– А вот и нет, – возразил Шарль. – Прошлое всегда существует в том круге представлений и понятий, которые относятся к свету, к оптике; но мы, обитатели Земли, пока что еще не научились видеть наше прошлое собственными глазами. Что не мешает ему визуально длиться бесконечно, как прошлое всего того, что излучает свет. Так, когда мы смотрим на звезды, то видим их прошлое – ведь у света, несмотря на его скорость в триста тысяч километров в секунду, уходят, однако же, годы на то, чтобы дойти до нас от самой близкой звезды, иными словами – на то, чтобы переслать нам изображение, «картинку» этой звезды. Так что на небосводе мы всегда видим звезды такими, какими они сверкали десять, двадцать, сто лет назад, в зависимости от расстояния, которое нас от них отделяет, а не такими, какие они есть в тот момент, когда мы их созерцаем. Короче говоря, – произнес он после непродолжительного молчания, – эти стекла действуют так, словно свету – на то, чтобы пройти через них, – требуется столько же времени, сколько у него уходит на преодоление огромных небесных пространств. Это, если хотите, пространственные конденсоры, дистанционные сжиматели… Думаю, именно в этом направлении следует искать разгадку сей удивительной тайны – сколь странной ни казалась бы на первый взгляд такая формулировка; но я не сомневаюсь, что нам удастся найти и другую, которая будет приемлемой, так как окажется
– Господи, мсье Шарль, – сказал Клод, – все это я мало-помалу начинаю для себя уяснять; но как вы объясните то, что эти стекла начали показывать былые времена как-то внезапно, ни с того ни с сего, – ведь раньше ни вы, ни я ничего такого не замечали? Что они на протяжении многих и многих лет были, так сказать, мертвыми, безжизненными, и тут вдруг – трах! – и вот уже они живые и показывают нам кино?..
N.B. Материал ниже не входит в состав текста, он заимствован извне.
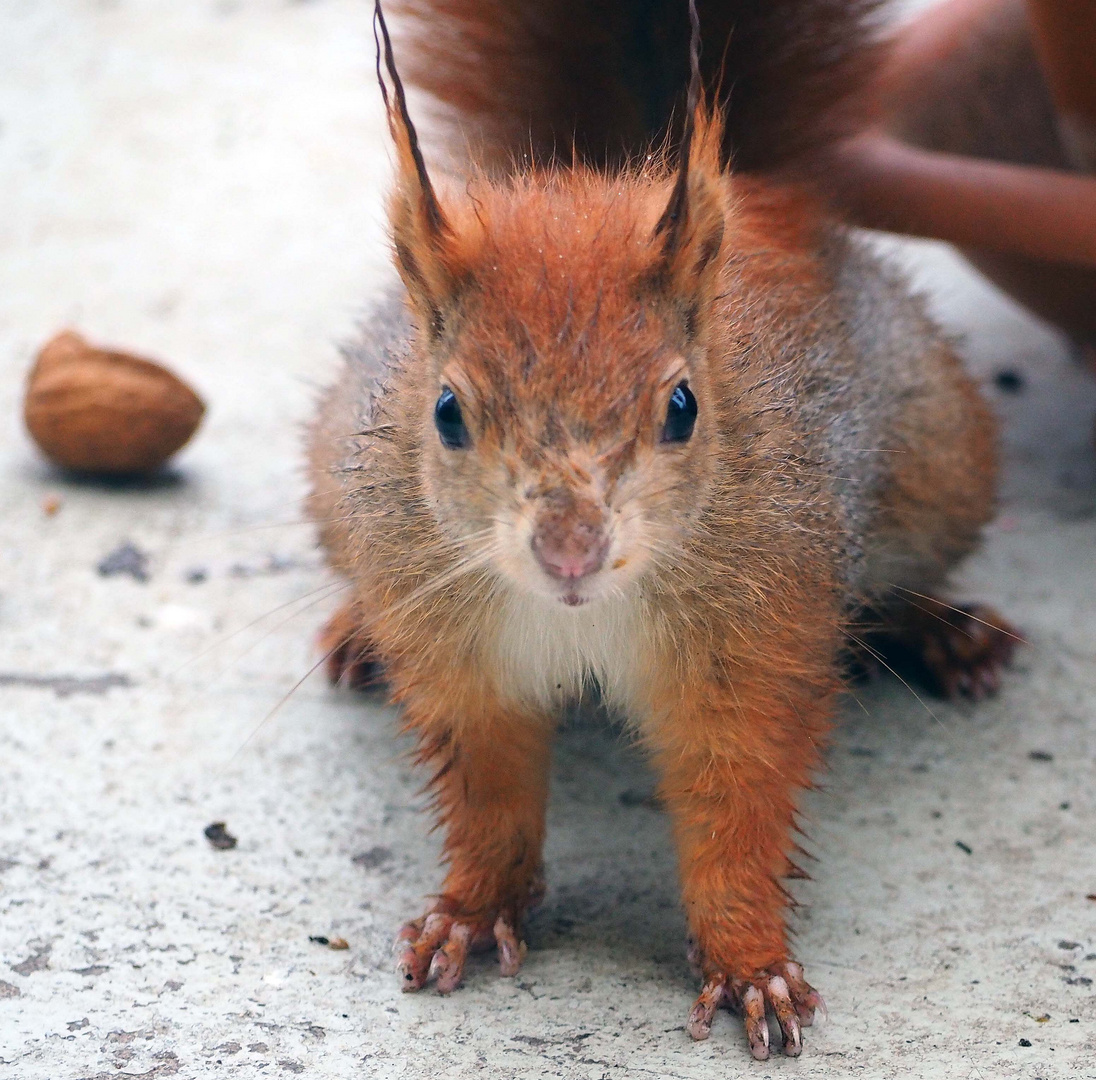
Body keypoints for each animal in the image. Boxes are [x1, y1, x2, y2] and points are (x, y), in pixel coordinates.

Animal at [304, 0, 1012, 1056]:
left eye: (683, 406)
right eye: (446, 413)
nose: (570, 550)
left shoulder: (755, 643)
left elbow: (739, 809)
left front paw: (751, 963)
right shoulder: (461, 657)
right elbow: (487, 795)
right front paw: (469, 912)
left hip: (940, 460)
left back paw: (943, 630)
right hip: (334, 473)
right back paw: (356, 633)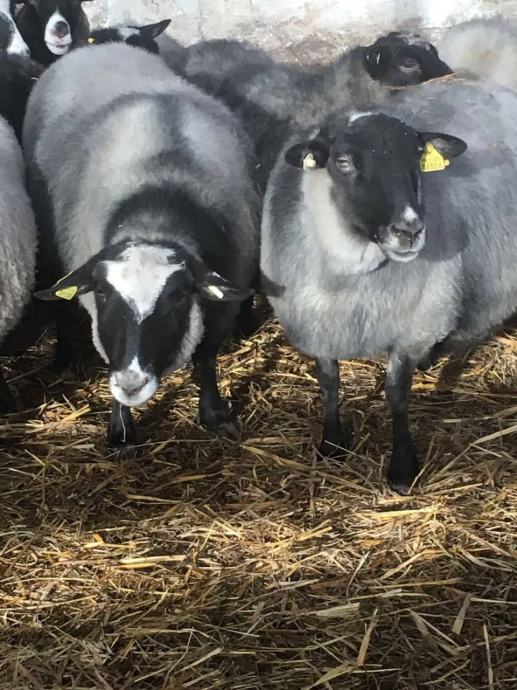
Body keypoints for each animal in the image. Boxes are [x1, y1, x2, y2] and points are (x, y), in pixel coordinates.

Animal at [24, 43, 259, 451]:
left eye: (178, 297)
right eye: (103, 293)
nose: (132, 384)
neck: (159, 208)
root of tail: (99, 47)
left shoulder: (221, 304)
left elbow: (206, 358)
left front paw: (214, 415)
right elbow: (109, 358)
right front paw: (120, 431)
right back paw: (65, 357)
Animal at [261, 76, 517, 493]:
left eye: (417, 157)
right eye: (343, 162)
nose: (409, 230)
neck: (353, 275)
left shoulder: (413, 325)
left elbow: (397, 395)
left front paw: (402, 468)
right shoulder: (319, 323)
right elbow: (329, 382)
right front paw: (332, 443)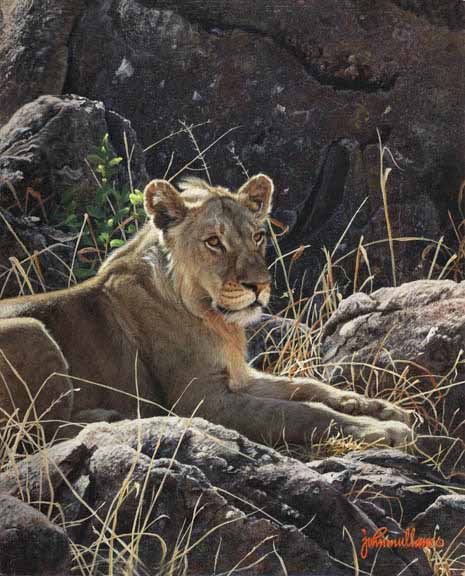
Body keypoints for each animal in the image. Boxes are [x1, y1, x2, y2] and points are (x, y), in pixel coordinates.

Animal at [0, 174, 413, 446]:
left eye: (257, 236)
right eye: (214, 242)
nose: (259, 286)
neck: (217, 321)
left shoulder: (237, 376)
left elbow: (305, 386)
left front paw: (379, 408)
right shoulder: (202, 402)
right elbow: (302, 412)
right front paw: (385, 430)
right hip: (31, 329)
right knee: (35, 435)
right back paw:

– Позвольте мне изучить этот вопрос как следует, – ответил Шарль. – Пока я еще ничего не объяснил, что бы вы ни говорили. Я лишь описал феномен, сравнив его с тем, что происходит на звездном небе. Однако давайте-ка кое-что проверим…
Он открыл окно – не без труда, что стало лишним доказательством того, что им давно не пользовались. Как он и предполагал, необъяснимые «картинки» последовали за движением створки. Какой бы ни становилась позиция последней, с одной стороны стекла по-прежнему виднелся залитый лунным светом парк, а с другой – темная комната.
Шарль напряженно размышлял.
– Принесите инструменты, Клод. Выну-ка я эти два «стекла» – так будет удобнее их рассмотреть. И захватите хорошую газолиновую лампу.
Спустя полчаса два квадратных «стекла», извлеченные из створки окна, были перенесены в комнату Шарля Кристиани, и тот приступил к их тщательному изучению.
То были довольно тяжелые и очень толстые пластины. Их кромка словно состояла из бесчисленного множества тонких полос, одни из которых были черными, другие – светящимися, а третьи – более или менее светлыми либо темными. Шарль провел по этой кромке, этому срезу пальцем; как ему показалось, срез этот имел пластинчатую структуру. Пластины, как и обычные стекла, держались в оконной раме за счет проволочных гвоздей и замазки, только гораздо более густой.
Но больше всего его поразило то обстоятельство, что вели они себя в точности так же, как оконные стекла, а отнюдь не как проекционный экран или матовое стекло камеры-обскуры.
Тут стоит объяснить все более обстоятельно.
Если речь идет об экране или же о матовом стекле камеры-обскуры, вы можете сколько угодно менять свою позицию по отношению к этим планам – перед вами всегда будет одна и та же «картинка». Можете наклоняться, приподниматься, отходить в сторону – вы не получите ни дюйма дополнительного изображения.
Напротив, Шарль, и так уже ошеломленный тем, что в его комнате оказались эти живые виды, связанные в его мозгу с другим местом, заметил, что, меняя позицию, он может варьировать фон и перспективу точно так же, как если бы смотрел через окно; будь то слева, справа, снизу, сверху, совсем близко или же далеко, но пейзаж по мере его движений то скрывается здесь, то открывается там, изменяет соотношения своих линий, расширяется или сжимается.